Something I do miss in Coravel that Hangfire supports is being able to limit how many queued jobs can execute at once. Having named queues with different configurations is also a plus.

Our scrape service runs some checks every 15 minutes and then queues up one or more jobs if there is new data available. These jobs can take anywhere between 5 and 20 minutes each and most of the time is spent making HTTP requests and waiting for responses.

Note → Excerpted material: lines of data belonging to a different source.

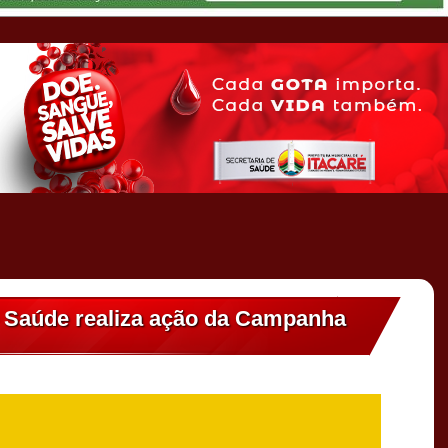
e Saúde realiza ação da Campanha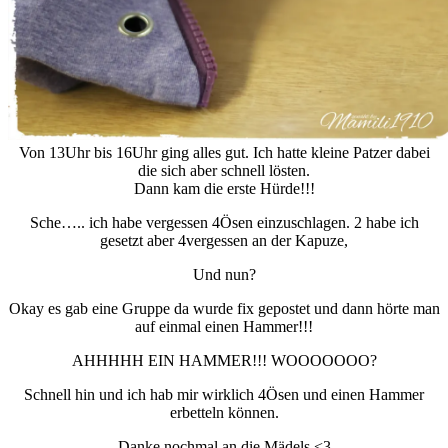
Von 13Uhr bis 16Uhr ging alles gut. Ich hatte kleine Patzer dabei
die sich aber schnell lösten.
Dann kam die erste Hürde!!!
Sche….. ich habe vergessen 4Ösen einzuschlagen. 2 habe ich
gesetzt aber 4vergessen an der Kapuze,
Und nun?
Okay es gab eine Gruppe da wurde fix gepostet und dann hörte man
auf einmal einen Hammer!!!
AHHHHH EIN HAMMER!!! WOOOOOOO?
Schnell hin und ich hab mir wirklich 4Ösen und einen Hammer
erbetteln können.
Danke nochmal an die Mädels <3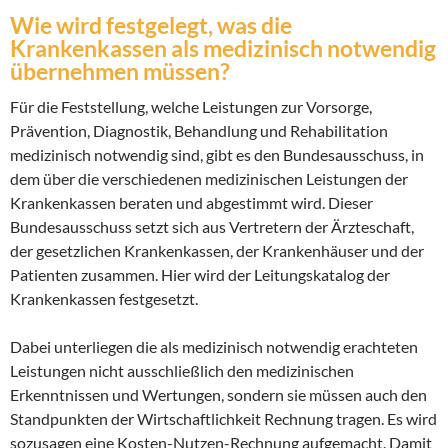
Wie wird festgelegt, was die
Krankenkassen als medizinisch notwendig
übernehmen müssen?
Für die Feststellung, welche Leistungen zur Vorsorge,
Prävention, Diagnostik, Behandlung und Rehabilitation
medizinisch notwendig sind, gibt es den Bundesausschuss, in
dem über die verschiedenen medizinischen Leistungen der
Krankenkassen beraten und abgestimmt wird. Dieser
Bundesausschuss setzt sich aus Vertretern der Ärzteschaft,
der gesetzlichen Krankenkassen, der Krankenhäuser und der
Patienten zusammen. Hier wird der Leitungskatalog der
Krankenkassen festgesetzt.
Dabei unterliegen die als medizinisch notwendig erachteten
Leistungen nicht ausschließlich den medizinischen
Erkenntnissen und Wertungen, sondern sie müssen auch den
Standpunkten der Wirtschaftlichkeit Rechnung tragen. Es wird
sozusagen eine Kosten-Nutzen-Rechnung aufgemacht. Damit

For a more steady throughput and to not overload the API we consume, the queue only processes a few jobs at a time instead of all of them at once.

schmitch commented 4 years ago

btw. my company basically can support all use cases with coravel that we used in hangfire with this PR. so really thanks @Blinke. the only thing is the dashboard that is only usable in coravel pro and schedules (with parameters) that are stored inside the database (but we can't upgrade to 1.7.x since something is broken in Hangfire), so our plan is to dismiss database scheduling (since it was just a goody) and stick with coravel.

edit: oh and limiting how many queued jobs can execute at once is also one downside that we encountered, but not a big deal since we can easily disable queuing up new tasks, if a task is still running. (i.e. we only allow 1 queued task per invocable)

jamesmh commented 4 years ago

Awesome 👍 That's some helpful feedback.

@Blinke - you bring up some areas that others have brought up in other issues:

Blinke commented 4 years ago

@schmitch - Nice, I'm glad to hear that!

@jamesmh - Great to hear the feedback was useful 🙂 I've been having a really good time working on this so project so far, hopefully I can continue to contribute on the new issues.